BEGIN
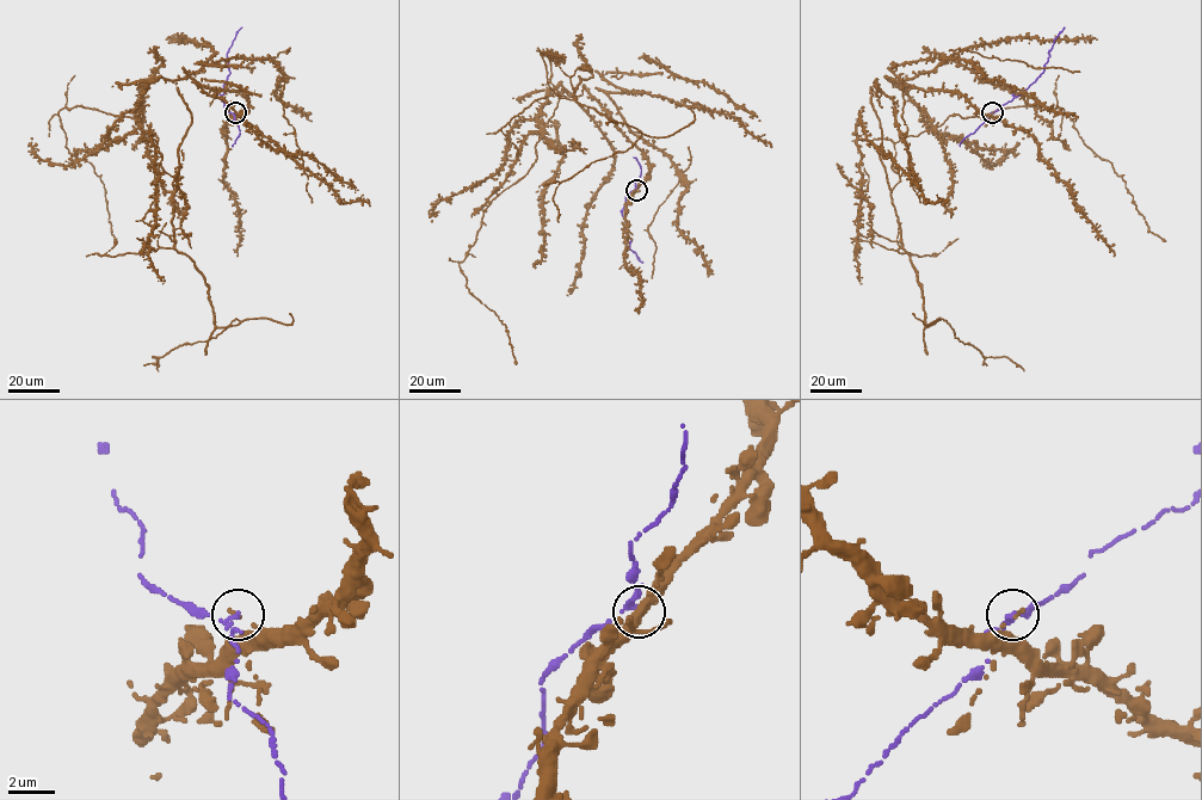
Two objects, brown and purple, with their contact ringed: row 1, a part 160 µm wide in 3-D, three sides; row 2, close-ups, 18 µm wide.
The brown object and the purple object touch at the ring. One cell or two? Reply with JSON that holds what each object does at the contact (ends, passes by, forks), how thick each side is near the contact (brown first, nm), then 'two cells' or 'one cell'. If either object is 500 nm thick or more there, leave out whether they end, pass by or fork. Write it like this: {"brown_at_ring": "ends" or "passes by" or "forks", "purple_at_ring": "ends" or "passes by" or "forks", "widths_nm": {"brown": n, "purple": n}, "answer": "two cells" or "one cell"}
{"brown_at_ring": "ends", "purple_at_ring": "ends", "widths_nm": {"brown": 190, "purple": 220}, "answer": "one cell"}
END
BEGIN
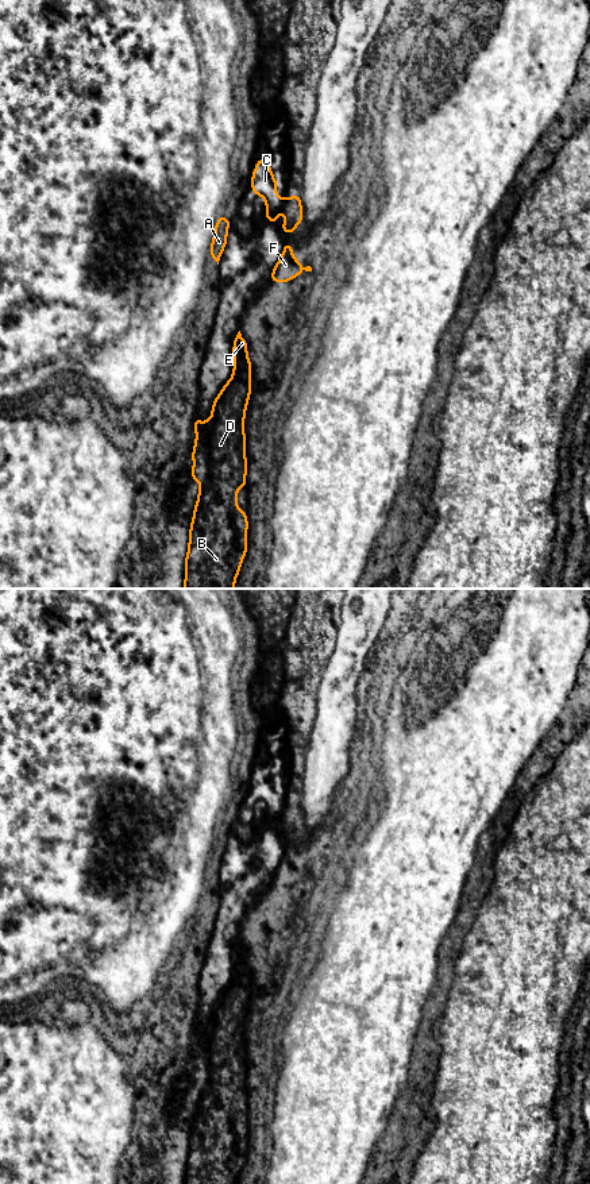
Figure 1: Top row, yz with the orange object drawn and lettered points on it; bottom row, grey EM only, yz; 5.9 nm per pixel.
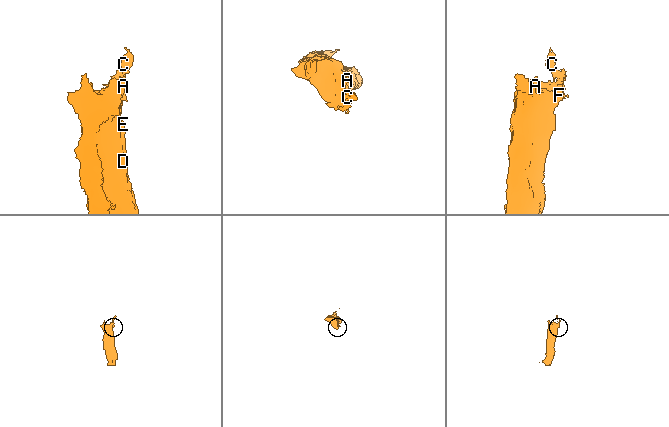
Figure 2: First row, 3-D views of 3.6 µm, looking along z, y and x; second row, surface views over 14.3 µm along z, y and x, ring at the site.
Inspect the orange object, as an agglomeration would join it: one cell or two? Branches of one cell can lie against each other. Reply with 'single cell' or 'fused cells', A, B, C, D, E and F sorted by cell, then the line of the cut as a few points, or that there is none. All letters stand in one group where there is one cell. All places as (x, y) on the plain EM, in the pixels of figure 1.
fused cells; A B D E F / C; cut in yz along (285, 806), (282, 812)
END
§ TASK INSTRUCTIONS
Return the stretch of data that begins with the line showing "Figure 1: Top" and goes on through the line showing "Figure 2: First", exactly, with pictures removed.

§ SOLUTION
Figure 1: Top row, yz with the orange object drawn and lettered points on it; bottom row, grey EM only, yz; 5.9 nm per pixel.
Figure 2: First row, 3-D views of 3.6 µm, looking along z, y and x; second row, surface views over 14.3 µm along z, y and x, ring at the site.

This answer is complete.